__Exercise details__:
Of the entries below, return only those lines from the line with "3. The presentation" to the line with "for stratified analysis", exactly, both included.

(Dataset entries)
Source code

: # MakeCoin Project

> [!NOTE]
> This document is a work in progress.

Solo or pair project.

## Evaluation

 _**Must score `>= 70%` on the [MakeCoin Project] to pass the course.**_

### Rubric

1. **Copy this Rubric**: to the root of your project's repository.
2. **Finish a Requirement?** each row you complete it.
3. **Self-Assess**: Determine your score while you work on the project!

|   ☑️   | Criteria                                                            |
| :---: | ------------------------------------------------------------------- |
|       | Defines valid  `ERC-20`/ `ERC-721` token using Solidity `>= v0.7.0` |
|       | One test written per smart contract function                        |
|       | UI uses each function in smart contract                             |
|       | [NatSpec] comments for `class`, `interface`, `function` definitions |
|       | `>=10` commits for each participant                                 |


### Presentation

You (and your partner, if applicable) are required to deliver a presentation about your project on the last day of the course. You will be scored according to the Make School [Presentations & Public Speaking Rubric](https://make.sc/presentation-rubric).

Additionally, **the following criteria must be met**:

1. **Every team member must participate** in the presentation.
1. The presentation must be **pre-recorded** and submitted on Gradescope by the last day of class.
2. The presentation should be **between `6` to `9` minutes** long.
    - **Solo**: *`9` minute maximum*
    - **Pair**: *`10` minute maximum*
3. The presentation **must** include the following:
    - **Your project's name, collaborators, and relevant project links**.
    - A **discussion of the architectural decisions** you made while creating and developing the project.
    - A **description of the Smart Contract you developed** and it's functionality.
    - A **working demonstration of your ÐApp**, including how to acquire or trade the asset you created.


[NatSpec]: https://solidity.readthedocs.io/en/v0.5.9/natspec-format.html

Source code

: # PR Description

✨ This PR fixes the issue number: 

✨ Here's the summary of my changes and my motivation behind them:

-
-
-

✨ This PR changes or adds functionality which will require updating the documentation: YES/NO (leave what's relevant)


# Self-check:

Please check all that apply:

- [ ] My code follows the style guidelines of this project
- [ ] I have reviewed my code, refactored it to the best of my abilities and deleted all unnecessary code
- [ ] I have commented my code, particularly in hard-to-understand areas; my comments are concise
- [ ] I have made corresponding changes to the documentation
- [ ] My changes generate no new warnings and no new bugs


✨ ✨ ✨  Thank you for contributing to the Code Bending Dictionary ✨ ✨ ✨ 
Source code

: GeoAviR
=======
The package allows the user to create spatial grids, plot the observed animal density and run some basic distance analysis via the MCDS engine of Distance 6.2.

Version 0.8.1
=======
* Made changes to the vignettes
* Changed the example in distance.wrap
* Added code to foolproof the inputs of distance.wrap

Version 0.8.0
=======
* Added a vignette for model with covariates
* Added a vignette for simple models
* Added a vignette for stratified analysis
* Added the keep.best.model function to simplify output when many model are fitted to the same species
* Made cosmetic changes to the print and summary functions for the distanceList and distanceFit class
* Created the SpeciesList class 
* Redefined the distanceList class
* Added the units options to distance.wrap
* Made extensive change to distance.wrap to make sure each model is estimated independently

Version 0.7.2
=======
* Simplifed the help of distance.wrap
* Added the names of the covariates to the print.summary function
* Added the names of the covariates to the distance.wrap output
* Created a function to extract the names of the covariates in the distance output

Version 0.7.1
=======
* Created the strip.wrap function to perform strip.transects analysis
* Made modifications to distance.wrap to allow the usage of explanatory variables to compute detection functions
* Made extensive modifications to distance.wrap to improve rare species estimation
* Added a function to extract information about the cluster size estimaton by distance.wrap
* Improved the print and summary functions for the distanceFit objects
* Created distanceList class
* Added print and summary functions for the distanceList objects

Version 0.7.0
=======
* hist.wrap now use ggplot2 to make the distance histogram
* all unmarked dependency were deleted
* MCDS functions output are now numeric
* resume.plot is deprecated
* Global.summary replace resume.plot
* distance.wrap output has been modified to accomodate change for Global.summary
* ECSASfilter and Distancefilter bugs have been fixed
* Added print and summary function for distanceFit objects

...

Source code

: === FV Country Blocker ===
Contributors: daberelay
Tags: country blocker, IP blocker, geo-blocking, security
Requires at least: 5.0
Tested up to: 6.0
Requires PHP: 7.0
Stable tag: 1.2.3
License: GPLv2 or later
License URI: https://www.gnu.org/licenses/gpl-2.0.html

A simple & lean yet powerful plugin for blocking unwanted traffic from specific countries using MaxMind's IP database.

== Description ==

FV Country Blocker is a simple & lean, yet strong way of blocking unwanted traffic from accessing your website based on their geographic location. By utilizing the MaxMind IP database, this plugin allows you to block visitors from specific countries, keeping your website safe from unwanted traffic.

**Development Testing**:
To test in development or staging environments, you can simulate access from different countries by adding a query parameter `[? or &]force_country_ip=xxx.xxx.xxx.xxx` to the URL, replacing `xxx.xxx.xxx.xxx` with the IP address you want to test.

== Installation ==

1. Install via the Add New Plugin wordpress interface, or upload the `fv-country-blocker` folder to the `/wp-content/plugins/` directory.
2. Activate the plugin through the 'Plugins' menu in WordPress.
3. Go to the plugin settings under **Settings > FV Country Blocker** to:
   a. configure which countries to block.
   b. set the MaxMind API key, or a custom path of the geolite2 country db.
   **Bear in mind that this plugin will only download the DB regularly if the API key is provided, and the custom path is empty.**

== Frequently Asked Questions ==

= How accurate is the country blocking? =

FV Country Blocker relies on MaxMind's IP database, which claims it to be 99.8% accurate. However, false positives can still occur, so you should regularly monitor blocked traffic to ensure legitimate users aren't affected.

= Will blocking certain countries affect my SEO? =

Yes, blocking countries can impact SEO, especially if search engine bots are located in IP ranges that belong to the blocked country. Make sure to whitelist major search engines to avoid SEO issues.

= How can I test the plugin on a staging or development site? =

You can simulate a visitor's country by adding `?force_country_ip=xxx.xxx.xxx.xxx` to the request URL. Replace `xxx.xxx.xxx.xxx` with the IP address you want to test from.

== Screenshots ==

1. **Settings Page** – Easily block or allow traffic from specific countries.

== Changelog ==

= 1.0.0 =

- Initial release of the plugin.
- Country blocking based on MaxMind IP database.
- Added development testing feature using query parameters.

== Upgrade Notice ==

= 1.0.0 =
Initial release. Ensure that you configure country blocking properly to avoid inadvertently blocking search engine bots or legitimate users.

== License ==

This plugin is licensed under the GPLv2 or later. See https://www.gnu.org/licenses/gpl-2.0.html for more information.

__Response for this exercise__:
3. The presentation **must** include the following:
    - **Your project's name, collaborators, and relevant project links**.
    - A **discussion of the architectural decisions** you made while creating and developing the project.
    - A **description of the Smart Contract you developed** and it's functionality.
    - A **working demonstration of your ÐApp**, including how to acquire or trade the asset you created.


[NatSpec]: https://solidity.readthedocs.io/en/v0.5.9/natspec-format.html

Source code

: # PR Description

✨ This PR fixes the issue number: 

✨ Here's the summary of my changes and my motivation behind them:

-
-
-

✨ This PR changes or adds functionality which will require updating the documentation: YES/NO (leave what's relevant)


# Self-check:

Please check all that apply:

- [ ] My code follows the style guidelines of this project
- [ ] I have reviewed my code, refactored it to the best of my abilities and deleted all unnecessary code
- [ ] I have commented my code, particularly in hard-to-understand areas; my comments are concise
- [ ] I have made corresponding changes to the documentation
- [ ] My changes generate no new warnings and no new bugs


✨ ✨ ✨  Thank you for contributing to the Code Bending Dictionary ✨ ✨ ✨ 
Source code

: GeoAviR
=======
The package allows the user to create spatial grids, plot the observed animal density and run some basic distance analysis via the MCDS engine of Distance 6.2.

Version 0.8.1
=======
* Made changes to the vignettes
* Changed the example in distance.wrap
* Added code to foolproof the inputs of distance.wrap

Version 0.8.0
=======
* Added a vignette for model with covariates
* Added a vignette for simple models
* Added a vignette for stratified analysis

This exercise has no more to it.